Segment Start: Passage

All of lore.kernel.org
 help / color / mirror / Atom feed
* Re: [swat] ltp failures on autobuilder
       [not found] <1687473EDD63E45B.21776@lists.yoctoproject.org>
@ 2021-06-11 11:36 ` Richard Purdie
       [not found] ` <168784123C10B53A.9125@lists.yoctoproject.org>
  1 sibling, 0 replies; 4+ messages in thread
From: Richard Purdie @ 2021-06-11 11:36 UTC (permalink / raw)
  To: swat, openembedded-core, Bruce Ashfield, Randy MacLeod, Paul Gortmaker

On Thu, 2021-06-10 at 18:02 +0100, Richard Purdie via lists.yoctoproject.org wrote:
> Noting down what we know about the ltp issue:
> 
> We've seen intermittent issues on the autobuilder where some ltp tests fail or 
> hang. I've been trying to figure out how to reproduce the issue and narrow down
> the cause.

Segment End: Passage

## Problem set
1 – List every recipient named in the "To:" line of the message about ltp failures on the autobuilder.
2 – In the message about ltp failures, what has been happening intermittently on the autobuilder?
3 – Write the next part of the message about ltp failures on the autobuilder, starting after its last sentence.

Segment Start: Given material

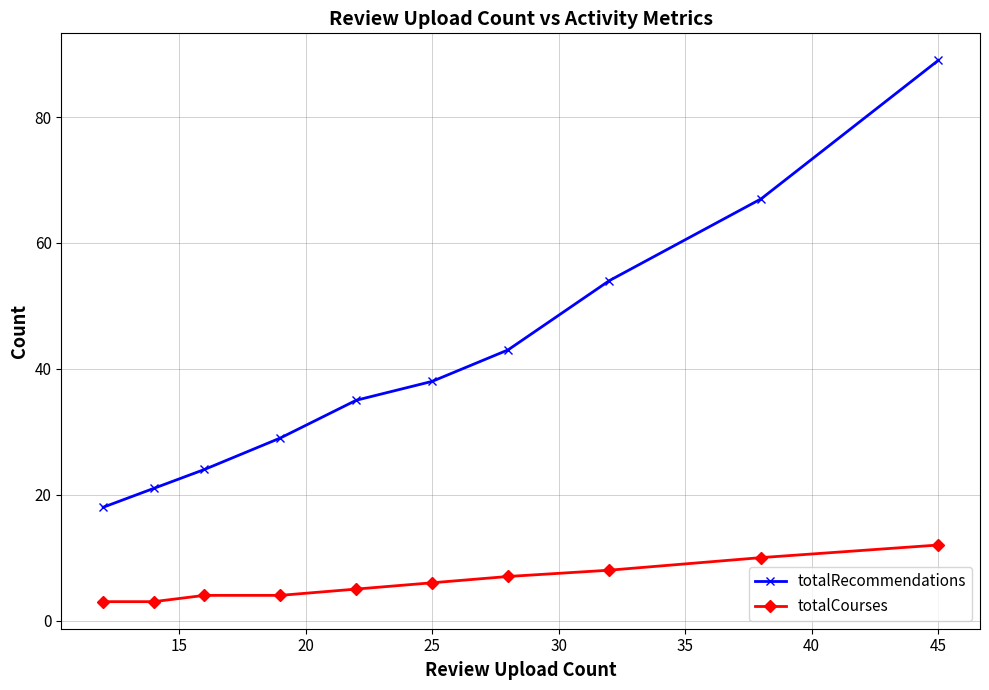

What is the lowest value of the totalCourses series?

3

Segment End: Given material

## Exercise answers
1 – swat, openembedded-core, Bruce Ashfield, Randy MacLeod, Paul Gortmaker

2 – Some ltp tests fail or hang.

3 –
> 
> I was able to isolate a patch which reproduces the issue for me:
> 
> http://git.yoctoproject.org/cgit.cgi/poky-contrib/commit/?h=rpurdie/t222&id=d7d65aae104caa03afc28837b0abe0b486d5a8b8
> 
> with master-next, setting:
> 
> IMAGE_INSTALL_append = ' ltp' 
> TEST_SUITES = 'ping ssh ltp' 

also:

IMAGE_CLASSES += "testimage"
QEMU_USE_KVM_qemux86-64 = "True"


> then 
> 
> bitbake core-image-sato; bitbake core-image-sato -c testimage
> 
> where the issue shows up as a kernel "BUG:" in the logs in WORKDIR/testimage/qemu_*
> 
> The above patch runs the minimum of ltp tests I could find which replicate the issue.
> 
> I've reproduced this on 5.10.1 -> 5.10.42, 5.4.123 and 5.13-rc5.
> (and we've ruled out linux-yocto with plain kernels)
> Also reproduced on both qemu 6.0.0 and 5.2.0.
> 
> My build machine is an Ubuntu 20.04.2 LTS with:
> Linux version 5.4.0-74-generic (buildd@lgw01-amd64-038) (gcc version 9.3.0 (Ubuntu 9.3.0-17ubuntu1~20.04)) #83-Ubuntu SMP Sat May 8 02:35:39 UTC 2021

Good news (for me) is that Randy and Paul can now reproduce this with the above 
additional key pieces of config.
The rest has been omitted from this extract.